# Problem
Rewrite the records between the lines holding "country: Haiti" and "scientific name: Ageratina mairetiana", inclusive, replacing "locality" with "place" and leaving everything else unchanged.

#### Input rows ####

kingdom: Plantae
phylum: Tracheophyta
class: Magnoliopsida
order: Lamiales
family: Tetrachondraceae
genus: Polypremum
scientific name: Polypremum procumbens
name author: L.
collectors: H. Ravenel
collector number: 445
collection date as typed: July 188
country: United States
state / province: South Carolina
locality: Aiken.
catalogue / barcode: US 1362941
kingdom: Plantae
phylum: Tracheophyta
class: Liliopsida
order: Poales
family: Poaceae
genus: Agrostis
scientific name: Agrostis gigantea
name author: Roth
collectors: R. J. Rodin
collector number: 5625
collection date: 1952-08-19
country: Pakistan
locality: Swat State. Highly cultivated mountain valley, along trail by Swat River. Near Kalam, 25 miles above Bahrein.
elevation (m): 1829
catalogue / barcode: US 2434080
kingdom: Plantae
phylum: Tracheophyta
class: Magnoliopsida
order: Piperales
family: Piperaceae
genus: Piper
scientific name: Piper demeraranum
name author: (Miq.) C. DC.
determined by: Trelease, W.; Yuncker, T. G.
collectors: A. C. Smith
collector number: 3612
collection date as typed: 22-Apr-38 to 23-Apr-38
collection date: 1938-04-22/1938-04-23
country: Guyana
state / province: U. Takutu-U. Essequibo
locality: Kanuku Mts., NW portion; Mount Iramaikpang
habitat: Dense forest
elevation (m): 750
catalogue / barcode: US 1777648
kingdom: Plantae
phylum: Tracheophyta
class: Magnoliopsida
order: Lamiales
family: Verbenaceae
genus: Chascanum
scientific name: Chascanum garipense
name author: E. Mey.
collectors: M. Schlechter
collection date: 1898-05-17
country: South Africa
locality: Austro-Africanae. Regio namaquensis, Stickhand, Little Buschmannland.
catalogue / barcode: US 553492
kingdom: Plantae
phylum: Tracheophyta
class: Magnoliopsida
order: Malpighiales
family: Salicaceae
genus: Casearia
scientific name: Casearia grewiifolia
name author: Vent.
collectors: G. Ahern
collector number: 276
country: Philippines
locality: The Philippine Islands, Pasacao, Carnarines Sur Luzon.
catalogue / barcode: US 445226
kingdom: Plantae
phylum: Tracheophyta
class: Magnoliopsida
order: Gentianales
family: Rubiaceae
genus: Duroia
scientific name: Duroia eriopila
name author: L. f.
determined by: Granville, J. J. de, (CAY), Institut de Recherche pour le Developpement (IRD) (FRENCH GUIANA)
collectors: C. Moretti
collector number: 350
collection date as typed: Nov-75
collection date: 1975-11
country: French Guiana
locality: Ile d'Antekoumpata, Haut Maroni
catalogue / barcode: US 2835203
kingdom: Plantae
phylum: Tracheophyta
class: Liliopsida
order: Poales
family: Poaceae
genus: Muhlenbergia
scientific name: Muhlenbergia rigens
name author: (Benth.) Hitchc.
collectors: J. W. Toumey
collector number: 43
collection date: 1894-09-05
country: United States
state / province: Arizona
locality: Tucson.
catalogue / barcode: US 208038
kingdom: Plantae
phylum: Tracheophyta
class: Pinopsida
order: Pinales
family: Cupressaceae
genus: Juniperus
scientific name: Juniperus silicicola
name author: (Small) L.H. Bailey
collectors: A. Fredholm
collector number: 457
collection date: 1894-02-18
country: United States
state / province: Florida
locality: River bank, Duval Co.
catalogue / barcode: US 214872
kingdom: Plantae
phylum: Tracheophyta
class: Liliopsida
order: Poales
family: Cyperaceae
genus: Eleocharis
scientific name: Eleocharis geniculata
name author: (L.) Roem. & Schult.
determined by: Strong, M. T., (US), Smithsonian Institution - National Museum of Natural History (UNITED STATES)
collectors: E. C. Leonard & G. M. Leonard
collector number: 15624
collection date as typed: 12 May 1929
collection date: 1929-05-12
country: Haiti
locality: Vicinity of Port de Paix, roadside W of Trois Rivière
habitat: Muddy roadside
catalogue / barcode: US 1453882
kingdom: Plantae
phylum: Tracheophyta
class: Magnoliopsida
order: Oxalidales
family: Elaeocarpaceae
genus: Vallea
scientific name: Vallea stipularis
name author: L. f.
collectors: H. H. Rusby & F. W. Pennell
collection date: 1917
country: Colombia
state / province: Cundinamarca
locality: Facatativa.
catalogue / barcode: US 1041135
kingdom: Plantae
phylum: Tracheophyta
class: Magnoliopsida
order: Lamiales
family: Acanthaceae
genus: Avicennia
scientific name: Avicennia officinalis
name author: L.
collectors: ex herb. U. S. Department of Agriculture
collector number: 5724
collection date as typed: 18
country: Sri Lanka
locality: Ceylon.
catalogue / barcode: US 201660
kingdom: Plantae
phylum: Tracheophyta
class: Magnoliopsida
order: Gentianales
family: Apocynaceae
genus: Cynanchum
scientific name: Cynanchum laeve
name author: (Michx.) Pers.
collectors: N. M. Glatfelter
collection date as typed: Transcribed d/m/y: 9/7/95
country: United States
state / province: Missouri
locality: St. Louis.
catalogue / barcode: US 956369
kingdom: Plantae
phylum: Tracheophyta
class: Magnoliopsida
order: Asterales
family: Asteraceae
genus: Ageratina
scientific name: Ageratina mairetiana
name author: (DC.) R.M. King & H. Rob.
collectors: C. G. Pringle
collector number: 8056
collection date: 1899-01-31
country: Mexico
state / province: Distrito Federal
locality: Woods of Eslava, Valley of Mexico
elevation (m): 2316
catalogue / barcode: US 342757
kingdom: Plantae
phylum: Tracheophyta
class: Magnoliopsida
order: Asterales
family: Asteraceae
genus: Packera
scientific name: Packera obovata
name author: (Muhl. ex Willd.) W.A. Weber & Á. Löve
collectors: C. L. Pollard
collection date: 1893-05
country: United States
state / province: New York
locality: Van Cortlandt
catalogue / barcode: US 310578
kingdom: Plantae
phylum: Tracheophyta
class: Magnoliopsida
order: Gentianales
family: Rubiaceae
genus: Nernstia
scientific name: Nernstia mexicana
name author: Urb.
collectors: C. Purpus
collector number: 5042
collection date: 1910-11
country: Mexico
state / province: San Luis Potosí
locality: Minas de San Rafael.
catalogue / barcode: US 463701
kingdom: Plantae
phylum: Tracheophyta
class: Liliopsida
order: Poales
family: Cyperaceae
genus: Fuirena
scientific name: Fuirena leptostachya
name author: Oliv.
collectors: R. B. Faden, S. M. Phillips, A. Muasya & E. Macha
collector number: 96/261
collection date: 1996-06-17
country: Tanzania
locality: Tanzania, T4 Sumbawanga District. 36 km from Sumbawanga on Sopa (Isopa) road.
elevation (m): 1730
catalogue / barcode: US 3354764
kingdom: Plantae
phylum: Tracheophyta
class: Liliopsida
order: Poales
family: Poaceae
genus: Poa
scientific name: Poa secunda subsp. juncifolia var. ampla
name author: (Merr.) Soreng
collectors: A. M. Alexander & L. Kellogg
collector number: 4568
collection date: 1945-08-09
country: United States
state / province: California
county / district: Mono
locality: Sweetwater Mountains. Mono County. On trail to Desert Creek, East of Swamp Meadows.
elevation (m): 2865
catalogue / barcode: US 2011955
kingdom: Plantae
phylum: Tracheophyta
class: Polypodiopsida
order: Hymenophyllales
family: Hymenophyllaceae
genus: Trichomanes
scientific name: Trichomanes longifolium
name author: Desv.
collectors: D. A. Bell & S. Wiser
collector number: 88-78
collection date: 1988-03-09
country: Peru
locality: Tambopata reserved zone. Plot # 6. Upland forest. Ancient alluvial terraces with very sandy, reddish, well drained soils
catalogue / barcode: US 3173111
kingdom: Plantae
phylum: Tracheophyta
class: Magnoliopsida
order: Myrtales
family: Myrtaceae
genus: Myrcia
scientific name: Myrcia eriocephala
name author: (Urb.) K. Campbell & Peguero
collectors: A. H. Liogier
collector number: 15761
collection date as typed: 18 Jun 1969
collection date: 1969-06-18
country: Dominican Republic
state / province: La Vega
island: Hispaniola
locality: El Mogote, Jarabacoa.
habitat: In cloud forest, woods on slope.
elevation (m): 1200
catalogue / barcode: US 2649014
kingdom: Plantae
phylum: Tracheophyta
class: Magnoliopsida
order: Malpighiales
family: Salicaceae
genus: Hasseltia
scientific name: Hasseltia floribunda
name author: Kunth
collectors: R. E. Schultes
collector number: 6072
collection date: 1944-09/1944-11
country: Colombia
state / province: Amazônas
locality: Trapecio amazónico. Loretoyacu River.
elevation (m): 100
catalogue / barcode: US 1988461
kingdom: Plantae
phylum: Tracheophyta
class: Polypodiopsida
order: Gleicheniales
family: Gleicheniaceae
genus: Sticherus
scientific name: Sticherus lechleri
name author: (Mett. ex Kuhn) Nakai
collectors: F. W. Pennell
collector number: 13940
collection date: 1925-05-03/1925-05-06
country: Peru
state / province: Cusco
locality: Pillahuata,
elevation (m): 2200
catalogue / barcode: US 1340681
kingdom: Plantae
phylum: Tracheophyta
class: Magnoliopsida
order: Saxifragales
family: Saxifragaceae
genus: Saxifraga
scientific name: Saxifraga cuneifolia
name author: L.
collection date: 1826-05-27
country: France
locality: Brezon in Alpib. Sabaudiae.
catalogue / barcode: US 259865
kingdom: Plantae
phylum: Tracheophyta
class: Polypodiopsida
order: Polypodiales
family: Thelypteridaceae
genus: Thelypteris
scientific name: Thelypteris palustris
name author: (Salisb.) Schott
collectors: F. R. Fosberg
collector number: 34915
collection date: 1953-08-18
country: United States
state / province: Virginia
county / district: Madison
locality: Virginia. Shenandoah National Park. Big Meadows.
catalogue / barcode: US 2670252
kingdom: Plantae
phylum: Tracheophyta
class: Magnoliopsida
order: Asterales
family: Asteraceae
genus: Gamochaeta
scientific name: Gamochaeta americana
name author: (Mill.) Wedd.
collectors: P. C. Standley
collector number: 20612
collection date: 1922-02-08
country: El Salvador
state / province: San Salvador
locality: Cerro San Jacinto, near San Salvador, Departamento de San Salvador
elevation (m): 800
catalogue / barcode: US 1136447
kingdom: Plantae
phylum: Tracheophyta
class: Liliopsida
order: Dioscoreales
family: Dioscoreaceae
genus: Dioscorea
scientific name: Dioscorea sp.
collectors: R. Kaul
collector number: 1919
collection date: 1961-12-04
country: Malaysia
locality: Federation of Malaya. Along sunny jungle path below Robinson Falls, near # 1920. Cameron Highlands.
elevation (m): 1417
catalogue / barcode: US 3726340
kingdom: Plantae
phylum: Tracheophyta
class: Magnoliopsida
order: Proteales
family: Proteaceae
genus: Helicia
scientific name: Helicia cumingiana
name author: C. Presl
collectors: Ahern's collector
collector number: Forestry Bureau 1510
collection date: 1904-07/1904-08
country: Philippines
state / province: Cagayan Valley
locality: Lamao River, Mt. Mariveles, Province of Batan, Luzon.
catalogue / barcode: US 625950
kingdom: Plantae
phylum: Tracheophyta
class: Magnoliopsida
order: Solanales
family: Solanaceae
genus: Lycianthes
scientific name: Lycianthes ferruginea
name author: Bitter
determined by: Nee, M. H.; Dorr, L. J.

####

# Solved exercise
country: Haiti
place: Vicinity of Port de Paix, roadside W of Trois Rivière
habitat: Muddy roadside
catalogue / barcode: US 1453882
kingdom: Plantae
phylum: Tracheophyta
class: Magnoliopsida
order: Oxalidales
family: Elaeocarpaceae
genus: Vallea
scientific name: Vallea stipularis
name author: L. f.
collectors: H. H. Rusby & F. W. Pennell
collection date: 1917
country: Colombia
state / province: Cundinamarca
place: Facatativa.
catalogue / barcode: US 1041135
kingdom: Plantae
phylum: Tracheophyta
class: Magnoliopsida
order: Lamiales
family: Acanthaceae
genus: Avicennia
scientific name: Avicennia officinalis
name author: L.
collectors: ex herb. U. S. Department of Agriculture
collector number: 5724
collection date as typed: 18
country: Sri Lanka
place: Ceylon.
catalogue / barcode: US 201660
kingdom: Plantae
phylum: Tracheophyta
class: Magnoliopsida
order: Gentianales
family: Apocynaceae
genus: Cynanchum
scientific name: Cynanchum laeve
name author: (Michx.) Pers.
collectors: N. M. Glatfelter
collection date as typed: Transcribed d/m/y: 9/7/95
country: United States
state / province: Missouri
place: St. Louis.
catalogue / barcode: US 956369
kingdom: Plantae
phylum: Tracheophyta
class: Magnoliopsida
order: Asterales
family: Asteraceae
genus: Ageratina
scientific name: Ageratina mairetiana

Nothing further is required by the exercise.